(НАБОР ЗАДАНИЙ)
A. Согласуются ли с текстом о Фете и Шопенгауэре следующие утверждения: (i) Фет разделял гегелевскую веру во всеобъемлющее значение разума; (ii) по Шопенгауэру, разум не расширяет нашего знания; (iii) человеческие проблемы можно разрешить политическим путём? Для каждого ответьте «да» или «нет» и приведите решающие слова текста дословно.
B. Замените в тексте о Фете и Шопенгауэре «беспомощный инструмент» на «слепой инструмент» и приведите заново ту часть, которая начинается словами, содержащими «Не принимавший гегелевской», и заканчивается словами «в неё возвращаются.».
C. Между какими состояниями, согласно тексту о Фете и Шопенгауэре, воля заставляет человека переходить?

(ВЫБРАННЫЙ ТЕКСТ)
★ ★ ★ ★ ★

Не принимавший гегелевской веры во всеобъемлющее значение разума и поступательное движение познания, освобождающего человечество и человека, ставящий низко разум в искусстве, Фет в Шопенгауэре нашёл единомышленника, полагавшего, что разум не есть высший способ познания, но лишь одна из форм, которую может приобретать изначально интуитивно известное: «…Разум… не расширяет нашего знания, а только придаёт ему другую форму». Сам разум, по Шопенгауэру, есть лишь не знающий своей цели беспомощный инструмент, подчиняющийся чему-то высшему, лежащему в самом основании мироздания и определяемому им как «воля» — «самая сердцевина, ядро всего частного, как и целого; она проявляется в каждой слепо действующей силе природы, но она же проявляется и в обдуманной деятельности человека»{440}. Всё есть воплощение воли. Существует только она — все явления исходят из неё и в неё возвращаются.
Размышления над собственной жизнью с чередой стремлений и неудач, неожиданных потерь и обретений, каким-то злым роком, ещё до рождения преследовавшим его, подготовили Фета к принятию самой мрачной стороны философии Шопенгауэра: воля, сама оставаясь неподвижной, приводит всё в движение, заставляя человека переходить от «недостачи», побуждающей его на действия, к «скуке», наступающей после достижения цели. «В сущности это происходит от того, что воля должна пожирать самое себя, ибо кроме неё нет ничего, и она есть голодная воля. Отсюда — суета, тоска и страдание». Это страдание, которое представляет собой человеческая жизнь, не может быть преодолёно с ходом времени, поскольку истории как подлинного изменения и тем более улучшения человеческой участи не существует, а есть только череда феноменов, конечных проявлений воли: «Кто… умеет отличать волю от идеи, а идею от её явления, для того мировые события будут иметь значение не сами по себе, а лишь постольку, поскольку они — буквы, по которым может быть прочитана идея человека. Он не будет думать вместе с людьми, что время действительно приносит нечто новое и значительное, что с помощью времени или в нём осуществляется нечто безусловно реальное или же само время как целое имеет начало и конец, план и развитие, и своей конечной целью ставит полное усовершенствование (согласно своим понятиям) последнего поколения, живущего тридцать лет… Он найдёт, наконец, что мир похож на драмы Гоцци, где постоянно являются одни и те же лица, с одинаковыми замыслами и одинаковой судьбой»{441}. Человеческие проблемы не могут быть разрешены политическим путём, на поле общественной жизни, поскольку и общество, и государство — такие же бесконечно разнообразные и одновременно неотличимые друг от друга «объективации» единой воли, как и любые действия, направленные на их преобразование.

★ ★ ★ ★ ★

(ИСХОДНЫЙ МАТЕРИАЛ)
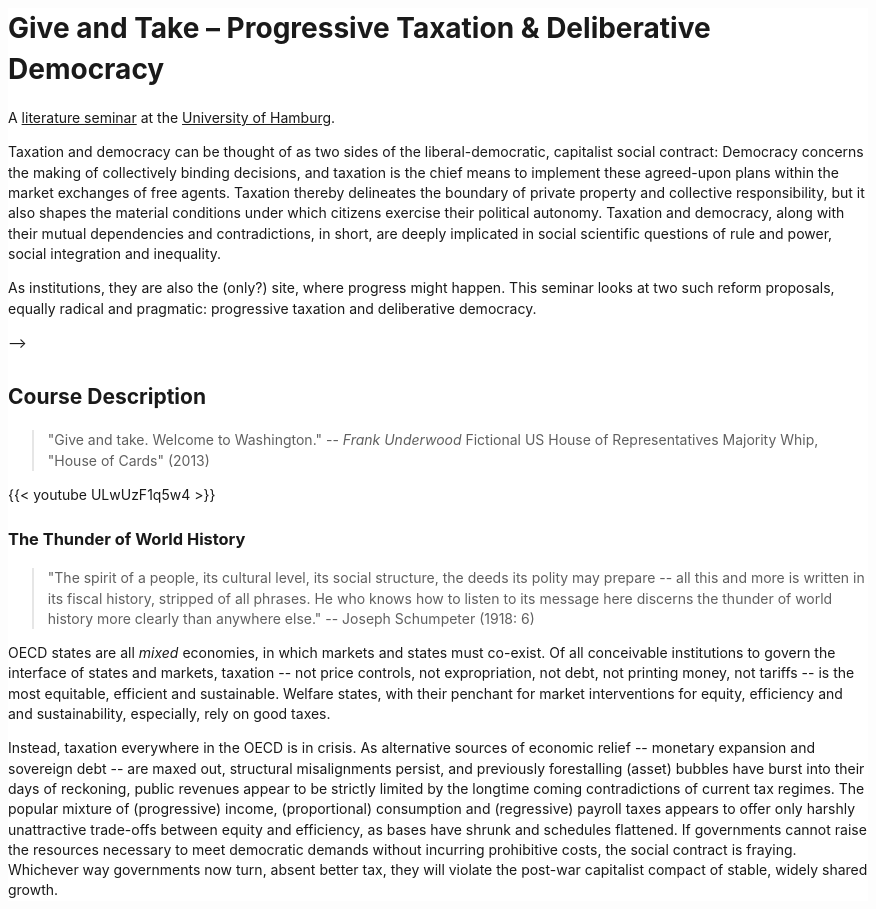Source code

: # Give and Take – Progressive Taxation & Deliberative Democracy



A [literature seminar](https://www.stine.uni-hamburg.de/scripts/mgrqispi.dll?APPNAME=CampusNet&PRGNAME=COURSEDETAILS&ARGUMENTS=-N000000000000001,-N000413,-N0,-N352425125338779,-N352425125317780,-N0,-N0,-N0) at the [University of Hamburg](http://www.uni-hamburg.de/).

Taxation and democracy can be thought of as two sides of the liberal-democratic, capitalist social contract:
Democracy concerns the making of collectively binding decisions, and taxation is the chief means to implement these agreed-upon plans within the market exchanges of free agents.
Taxation thereby delineates the boundary of private property and collective responsibility, but it also shapes the material conditions under which citizens exercise their political autonomy.
Taxation and democracy, along with their mutual dependencies and contradictions, in short, are deeply implicated in social scientific questions of rule and power, social integration and inequality.

As institutions, they are also the (only?) site, where progress might happen. This seminar looks at two such reform proposals, equally radical and pragmatic:
progressive taxation and deliberative democracy.




-->


## Course Description

> "Give and take. Welcome to Washington."
> -- *Frank Underwood* Fictional US House of Representatives Majority Whip, "House of Cards" (2013)



{{< youtube ULwUzF1q5w4 >}}


### The Thunder of World History

> "The spirit of a people, its cultural level, its social structure, the deeds its polity may prepare -- all this and more is written in its fiscal history, stripped of all phrases.
> He who knows how to listen to its message here discerns the thunder of world history more clearly than anywhere else."
> -- Joseph Schumpeter (1918: 6)

OECD states are all *mixed* economies, in which markets and states must co-exist.
Of all conceivable institutions to govern the interface of states and markets, taxation -- not price controls, not expropriation, not debt, not printing money, not tariffs -- is the most equitable, efficient and sustainable.
Welfare states, with their penchant for market interventions for equity, efficiency and and sustainability, especially, rely on good taxes.

Instead, taxation everywhere in the OECD is in crisis.
As alternative sources of economic relief -- monetary expansion and sovereign debt -- are maxed out, structural misalignments persist, and previously forestalling (asset) bubbles have burst into their days of reckoning, public revenues appear to be strictly limited by the longtime coming contradictions of current tax regimes.
The popular mixture of (progressive) income, (proportional) consumption and (regressive) payroll taxes appears to offer only harshly unattractive trade-offs between equity and efficiency, as bases have shrunk and schedules flattened.
If governments cannot raise the resources necessary to meet democratic demands without incurring prohibitive costs, the social contract is fraying.
Whichever way governments now turn, absent better tax, they will violate the post-war capitalist compact of stable, widely shared growth.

★ ★ ★ ★ ★

(ОТВЕТЫ ПО ЗАДАНИЯМ)
A.
(i) Нет: «Не принимавший гегелевской веры во всеобъемлющее значение разума».
(ii) Да: «…Разум… не расширяет нашего знания, а только придаёт ему другую форму».
(iii) Нет: «Человеческие проблемы не могут быть разрешены политическим путём».

B.
Не принимавший гегелевской веры во всеобъемлющее значение разума и поступательное движение познания, освобождающего человечество и человека, ставящий низко разум в искусстве, Фет в Шопенгауэре нашёл единомышленника, полагавшего, что разум не есть высший способ познания, но лишь одна из форм, которую может приобретать изначально интуитивно известное: «…Разум… не расширяет нашего знания, а только придаёт ему другую форму». Сам разум, по Шопенгауэру, есть лишь не знающий своей цели слепой инструмент, подчиняющийся чему-то высшему, лежащему в самом основании мироздания и определяемому им как «воля» — «самая сердцевина, ядро всего частного, как и целого; она проявляется в каждой слепо действующей силе природы, но она же проявляется и в обдуманной деятельности человека»{440}. Всё есть воплощение воли. Существует только она — все явления исходят из неё и в неё возвращаются.

C. От «недостачи», побуждающей его на действия, к «скуке», наступающей после достижения цели.